▶ JOB: Transcribe the text lines from every one of the records below without any changes, and leave out the picture markers.
═══ EXTRACTED RECORDS
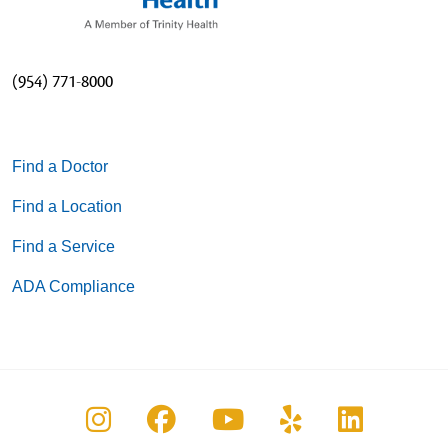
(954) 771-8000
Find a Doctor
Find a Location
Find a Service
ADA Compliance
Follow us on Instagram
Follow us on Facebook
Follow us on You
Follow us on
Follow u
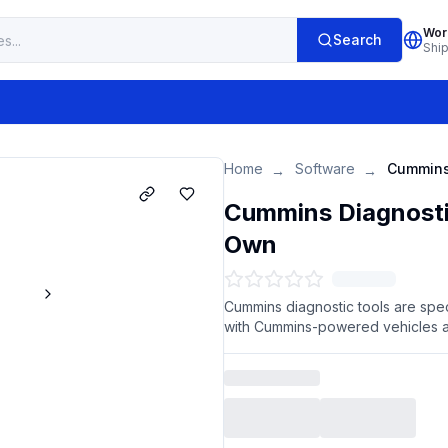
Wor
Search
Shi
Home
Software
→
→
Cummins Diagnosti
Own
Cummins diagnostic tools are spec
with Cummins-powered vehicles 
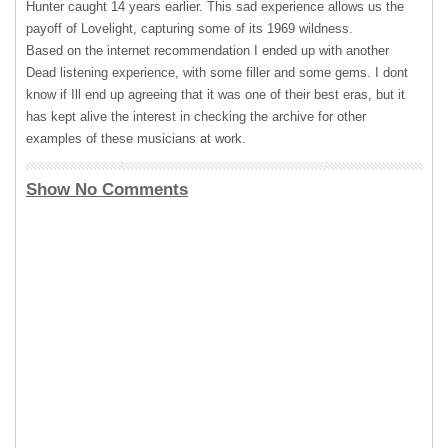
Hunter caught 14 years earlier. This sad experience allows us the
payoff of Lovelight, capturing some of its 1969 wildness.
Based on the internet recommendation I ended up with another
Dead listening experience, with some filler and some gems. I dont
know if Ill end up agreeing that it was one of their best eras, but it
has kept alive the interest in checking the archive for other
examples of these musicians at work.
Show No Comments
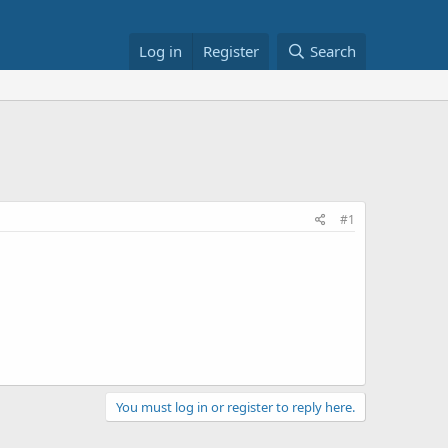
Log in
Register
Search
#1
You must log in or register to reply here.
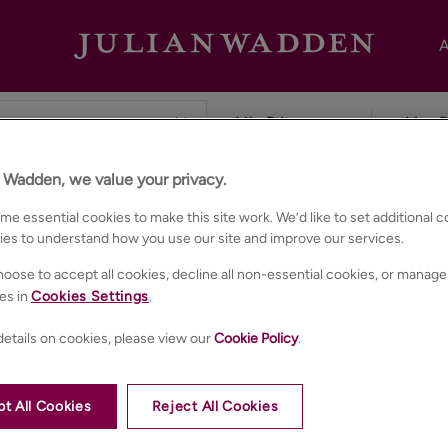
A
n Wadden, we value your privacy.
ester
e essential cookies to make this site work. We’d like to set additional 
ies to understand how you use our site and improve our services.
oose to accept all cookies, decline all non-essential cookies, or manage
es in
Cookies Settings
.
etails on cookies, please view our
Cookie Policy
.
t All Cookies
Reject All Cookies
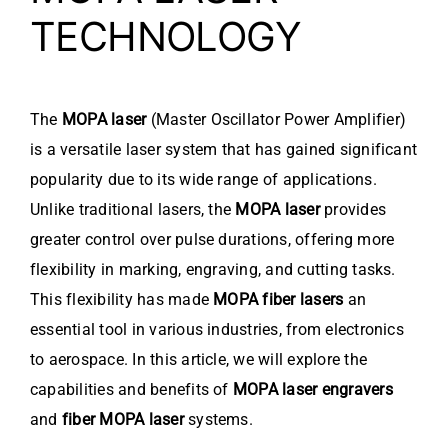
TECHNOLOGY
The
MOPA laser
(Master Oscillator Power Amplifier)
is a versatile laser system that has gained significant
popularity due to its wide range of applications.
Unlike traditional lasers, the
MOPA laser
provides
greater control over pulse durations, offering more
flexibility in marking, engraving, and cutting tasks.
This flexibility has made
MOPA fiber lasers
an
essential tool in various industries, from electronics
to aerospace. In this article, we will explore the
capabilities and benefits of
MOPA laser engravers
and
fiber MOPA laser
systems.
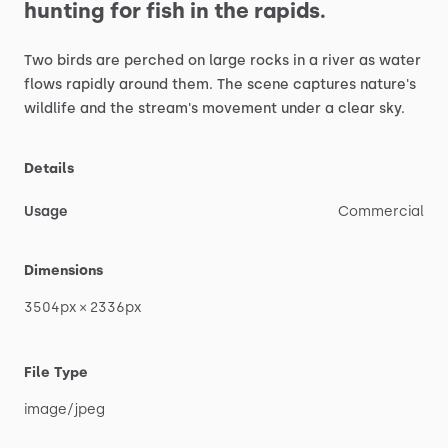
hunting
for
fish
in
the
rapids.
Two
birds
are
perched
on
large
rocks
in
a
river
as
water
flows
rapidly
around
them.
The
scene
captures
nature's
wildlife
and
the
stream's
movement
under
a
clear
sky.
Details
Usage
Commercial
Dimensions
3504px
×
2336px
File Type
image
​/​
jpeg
══════
▶ RESPONSE FOR THIS EXERCISE:
(954) 771-8000
Find a Doctor
Find a Location
Find a Service
ADA Compliance
Follow us on Instagram
Follow us on Facebook
Follow us on You
Follow us on
Follow u
Wor
Search
Shi
Home
Software
→
→
Cummins Diagnosti
Own
Cummins diagnostic tools are spec
with Cummins-powered vehicles 
Hunter caught 14 years earlier. This sad experience allows us the
payoff of Lovelight, capturing some of its 1969 wildness.
Based on the internet recommendation I ended up with another
Dead listening experience, with some filler and some gems. I dont
know if Ill end up agreeing that it was one of their best eras, but it
has kept alive the interest in checking the archive for other
examples of these musicians at work.
Show No Comments
Log in
Register
Search
#1
You must log in or register to reply here.
A
n Wadden, we value your privacy.
ester
e essential cookies to make this site work. We’d like to set additional 
ies to understand how you use our site and improve our services.
oose to accept all cookies, decline all non-essential cookies, or manage
es in
Cookies Settings
.
etails on cookies, please view our
Cookie Policy
.
t All Cookies
Reject All Cookies
TECHNOLOGY
The
MOPA laser
(Master Oscillator Power Amplifier)
is a versatile laser system that has gained significant
popularity due to its wide range of applications.
Unlike traditional lasers, the
MOPA laser
provides
greater control over pulse durations, offering more
flexibility in marking, engraving, and cutting tasks.
This flexibility has made
MOPA fiber lasers
an
essential tool in various industries, from electronics
to aerospace. In this article, we will explore the
capabilities and benefits of
MOPA laser engravers
and
fiber MOPA laser
systems.
hunting
for
fish
in
the
rapids.
Two
birds
are
perched
on
large
rocks
in
a
river
as
water
flows
rapidly
around
them.
The
scene
captures
nature's
wildlife
and
the
stream's
movement
under
a
clear
sky.
Details
Usage
Commercial
Dimensions
3504px
×
2336px
File Type
image
​/​
jpeg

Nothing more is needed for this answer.